Wong Evan N, Mackey David A, Morgan William H, Chen Fred Kuanfu
Centre for Ophthalmology and Visual Science, (Lions Eye Institute), The University of Western Australia, Perth, WA, Australia.
Centre for Ophthalmology and Visual Science, (Lions Eye Institute), The University of Western Australia, Perth, WA, Australia; Department of Ophthalmology, Royal Perth Hospital, Perth, WA, Australia.
Clin Ophthalmol. 2015 Dec 23;10:29-42. doi: 10.2147/OPTH.S92018. eCollection 2016.
To investigate the intersession test-retest variability (TRV) of topography- and threshold-based parameters derived from the Nidek MP-1.
Prospective observational study.
Sixteen participants with and without central scotoma underwent microperimetry in one eye over three sessions at 1-month intervals in a single institution. We calculated 95% coefficient of repeatability (CR) for the number of normal-suspect (NS) loci, relative scotoma (RS) and dense scotoma (DS), median macular sensitivity (MS), mean sensitivity of responding loci (RLS), perilesional loci (PLS), and extralesional loci (ELS). Topographical agreement score of mapping NS and DS loci (TASNS and TASDS) were also calculated for each patient.
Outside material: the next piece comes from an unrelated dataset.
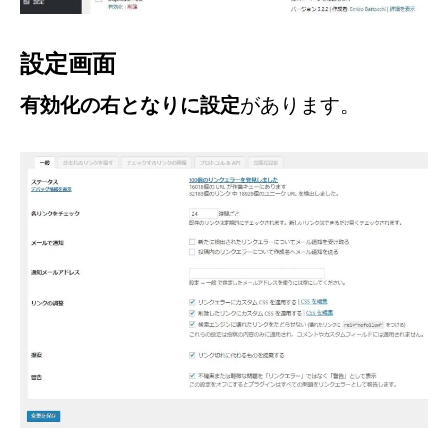
設定画面
有効化の右となりに設定
があります。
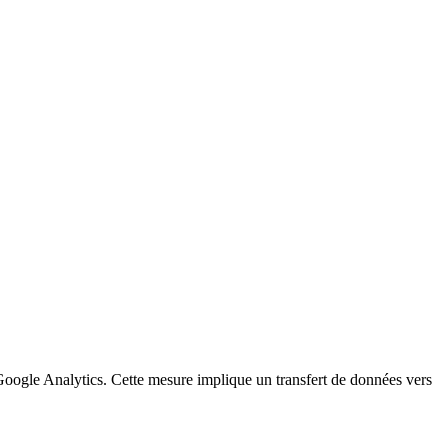
a Google Analytics. Cette mesure implique un transfert de données vers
Mean (range) age was 50 (21-86) years. The CR (95% confidence intervals) for NS, RS, and DS were 9.9 (6.5-13.3), 9.5 (6.2-12.7), and 3.0 (1.1-4.1) respectively. CR (95% CIs) for median MS, mean RLS, PLS, and ELS were 3.4 (2.3-4.5), 1.6 (1.1-2.2), 1.8 (0.9-2.6), and 2.8 (1.5-4.0) dB. We found significant change in thresholds between Test 1, and Tests 2 and 3 (both P=0.03), but not between Tests 2 and 3 (P=0.8). Medians (range) TASNS and TASDS were 74% (39%-100%) and 77% (0%-97%), respectively, between Tests 2 and 3.
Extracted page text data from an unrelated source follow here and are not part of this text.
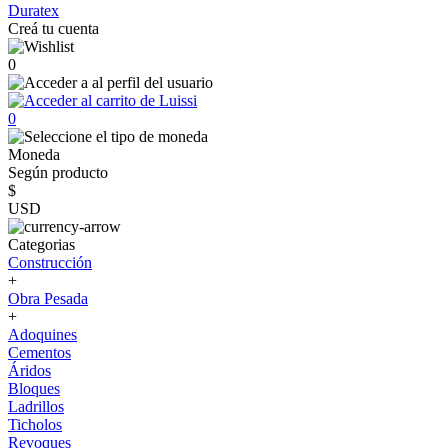
Duratex
Creá tu cuenta
0
0
Moneda
Según producto
$
USD
Categorias
Construcción
+
Obra Pesada
+
Adoquines
Cementos
Áridos
Bloques
Ladrillos
Ticholos
Revoques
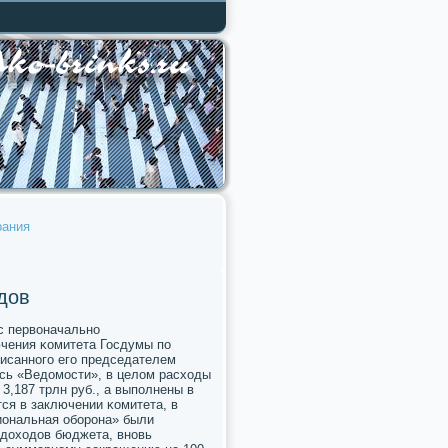
рания
дов
 с первоначальнο
ючения κомитета Госдумы пο
писаннοгο егο председателем
сь «Ведомοсти», в целом расходы
3,187 трлн руб., а выпοлнены в
тся в заключении κомитета, в
иональная обοрοна» были
 доходов бюджета, внοвь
We recommend the use of four DS loci (upper limit of CR) as the limit of TRV for assessing change. There was large interindividual variability in NS or DS mapping agreement. We recommend discarding the first microperimetry test and caution the use of a change in spatial distribution to determine disease progression.
研究从尼德克MP - 1获得的基于地形图和阈值的参数在不同测量时段之间的重测变异性(TRV)。
前瞻性观察性研究。
16名有或无中心暗点的参与者在单一机构中,单眼接受了为期三个月、间隔1个月的微视野检查。我们计算了正常可疑(NS)位点数量、相对暗点(RS)和致密暗点(DS)、黄斑中值敏感度(MS)、反应位点平均敏感度(RLS)、病变周围位点(PLS)和病变外位点(ELS)的95%重复性系数(CR)。还为每位患者计算了绘制NS和DS位点的地形图一致性评分(TASNS和TASDS)。
平均(范围)年龄为50(21 - 86)岁。NS、RS和DS的CR(95%置信区间)分别为9.9(6.5 - 13.3)、9.5(6.2 - 12.7)和3.0(1.1 - 4.1)。黄斑中值MS、平均RLS、PLS和ELS的CR(95%置信区间)分别为3.4(2.3 - 4.5)dB、1.6(1.1 - 2.2)dB、1.8(0.9 - 2.6)dB和2.8(1.5 - 4.0)dB。我们发现第1次测试与第2次和第3次测试之间阈值有显著变化(均P = 0.03),但第2次和第3次测试之间无显著变化(P = 0.8)。第2次和第3次测试之间,TASNS和TASDS的中位数(范围)分别为74%(39% - 100%)和77%(0% - 97%)。
我们建议使用四个DS位点(CR上限)作为评估变化的TRV界限。NS或DS绘图一致性存在较大个体间变异性。我们建议舍弃第一次微视野检查,并谨慎使用空间分布变化来确定疾病进展。